EXERCISE MATERIAL

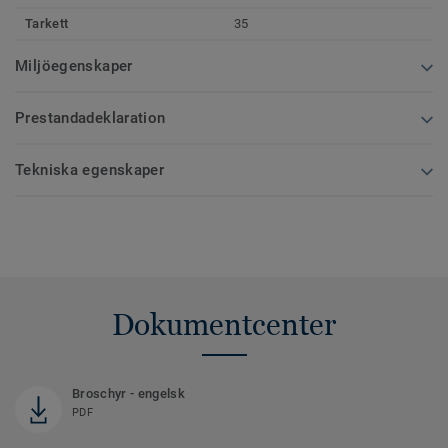
Tarkett
35
Miljöegenskaper
Prestandadeklaration
Tekniska egenskaper
Dokumentcenter
Broschyr - engelsk
PDF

WHAT IS REQUIRED
Please print the entries exactly as they stand. Images are not part of the copy.

TASK RESULT
Tarkett
35
Miljöegenskaper
Prestandadeklaration
Tekniska egenskaper
Dokumentcenter
Broschyr - engelsk
PDF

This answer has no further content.